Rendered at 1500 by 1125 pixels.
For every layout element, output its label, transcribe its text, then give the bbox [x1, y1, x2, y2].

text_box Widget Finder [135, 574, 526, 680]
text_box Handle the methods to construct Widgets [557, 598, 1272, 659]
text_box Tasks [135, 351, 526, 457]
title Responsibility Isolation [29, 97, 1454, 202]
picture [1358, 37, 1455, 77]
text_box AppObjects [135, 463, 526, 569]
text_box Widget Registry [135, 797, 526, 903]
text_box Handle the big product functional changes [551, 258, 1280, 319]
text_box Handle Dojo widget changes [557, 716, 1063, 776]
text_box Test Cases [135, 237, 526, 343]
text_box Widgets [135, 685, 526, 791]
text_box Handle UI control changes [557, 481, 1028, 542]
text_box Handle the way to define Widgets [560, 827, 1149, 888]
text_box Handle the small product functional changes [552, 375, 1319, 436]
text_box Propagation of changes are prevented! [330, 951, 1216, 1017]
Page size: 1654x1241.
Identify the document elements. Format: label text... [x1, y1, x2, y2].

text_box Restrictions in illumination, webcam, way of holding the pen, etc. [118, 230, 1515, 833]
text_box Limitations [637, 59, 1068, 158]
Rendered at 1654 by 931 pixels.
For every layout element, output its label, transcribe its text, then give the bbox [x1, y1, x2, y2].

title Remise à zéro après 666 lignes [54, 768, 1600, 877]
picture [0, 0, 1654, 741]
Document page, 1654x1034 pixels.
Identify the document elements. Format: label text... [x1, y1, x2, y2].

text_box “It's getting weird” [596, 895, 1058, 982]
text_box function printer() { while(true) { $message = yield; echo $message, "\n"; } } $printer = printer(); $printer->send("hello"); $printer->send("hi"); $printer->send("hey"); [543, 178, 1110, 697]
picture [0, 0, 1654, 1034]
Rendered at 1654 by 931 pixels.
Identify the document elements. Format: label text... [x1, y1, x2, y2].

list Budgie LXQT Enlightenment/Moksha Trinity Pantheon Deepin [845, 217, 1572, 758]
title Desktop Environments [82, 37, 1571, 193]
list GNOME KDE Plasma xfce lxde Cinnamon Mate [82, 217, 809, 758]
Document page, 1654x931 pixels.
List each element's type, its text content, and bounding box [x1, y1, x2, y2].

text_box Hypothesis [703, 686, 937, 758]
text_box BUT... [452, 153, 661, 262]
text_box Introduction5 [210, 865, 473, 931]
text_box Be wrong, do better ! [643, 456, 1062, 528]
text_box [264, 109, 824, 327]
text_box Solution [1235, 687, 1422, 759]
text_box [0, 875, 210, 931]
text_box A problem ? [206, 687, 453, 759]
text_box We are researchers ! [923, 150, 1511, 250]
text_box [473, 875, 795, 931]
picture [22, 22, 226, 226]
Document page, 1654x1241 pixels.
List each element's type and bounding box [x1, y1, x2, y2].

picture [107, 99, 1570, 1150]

◆ ◆ ◆ ◆ ◆

> WORK TO BE COMPLETED: Rewrite every item above, changing "bounding box" to "enclosing box" and leaving everything else the same.

> RESPONSE TO THIS EXERCISE:
Rendered at 1500 by 1125 pixels.
For every layout element, output its label, transcribe its text, then give the bbox [x1, y1, x2, y2].

text_box Widget Finder [135, 574, 526, 680]
text_box Handle the methods to construct Widgets [557, 598, 1272, 659]
text_box Tasks [135, 351, 526, 457]
title Responsibility Isolation [29, 97, 1454, 202]
picture [1358, 37, 1455, 77]
text_box AppObjects [135, 463, 526, 569]
text_box Widget Registry [135, 797, 526, 903]
text_box Handle the big product functional changes [551, 258, 1280, 319]
text_box Handle Dojo widget changes [557, 716, 1063, 776]
text_box Test Cases [135, 237, 526, 343]
text_box Widgets [135, 685, 526, 791]
text_box Handle UI control changes [557, 481, 1028, 542]
text_box Handle the way to define Widgets [560, 827, 1149, 888]
text_box Handle the small product functional changes [552, 375, 1319, 436]
text_box Propagation of changes are prevented! [330, 951, 1216, 1017]
Page size: 1654x1241.
Identify the document elements. Format: label text... [x1, y1, x2, y2].

text_box Restrictions in illumination, webcam, way of holding the pen, etc. [118, 230, 1515, 833]
text_box Limitations [637, 59, 1068, 158]
Rendered at 1654 by 931 pixels.
For every layout element, output its label, transcribe its text, then give the bbox [x1, y1, x2, y2].

title Remise à zéro après 666 lignes [54, 768, 1600, 877]
picture [0, 0, 1654, 741]
Document page, 1654x1034 pixels.
Identify the document elements. Format: label text... [x1, y1, x2, y2].

text_box “It's getting weird” [596, 895, 1058, 982]
text_box function printer() { while(true) { $message = yield; echo $message, "\n"; } } $printer = printer(); $printer->send("hello"); $printer->send("hi"); $printer->send("hey"); [543, 178, 1110, 697]
picture [0, 0, 1654, 1034]
Rendered at 1654 by 931 pixels.
Identify the document elements. Format: label text... [x1, y1, x2, y2].

list Budgie LXQT Enlightenment/Moksha Trinity Pantheon Deepin [845, 217, 1572, 758]
title Desktop Environments [82, 37, 1571, 193]
list GNOME KDE Plasma xfce lxde Cinnamon Mate [82, 217, 809, 758]
Document page, 1654x931 pixels.
List each element's type, its text content, and enclosing box [x1, y1, x2, y2].

text_box Hypothesis [703, 686, 937, 758]
text_box BUT... [452, 153, 661, 262]
text_box Introduction5 [210, 865, 473, 931]
text_box Be wrong, do better ! [643, 456, 1062, 528]
text_box [264, 109, 824, 327]
text_box Solution [1235, 687, 1422, 759]
text_box [0, 875, 210, 931]
text_box A problem ? [206, 687, 453, 759]
text_box We are researchers ! [923, 150, 1511, 250]
text_box [473, 875, 795, 931]
picture [22, 22, 226, 226]
Document page, 1654x1241 pixels.
List each element's type and enclosing box [x1, y1, x2, y2].

picture [107, 99, 1570, 1150]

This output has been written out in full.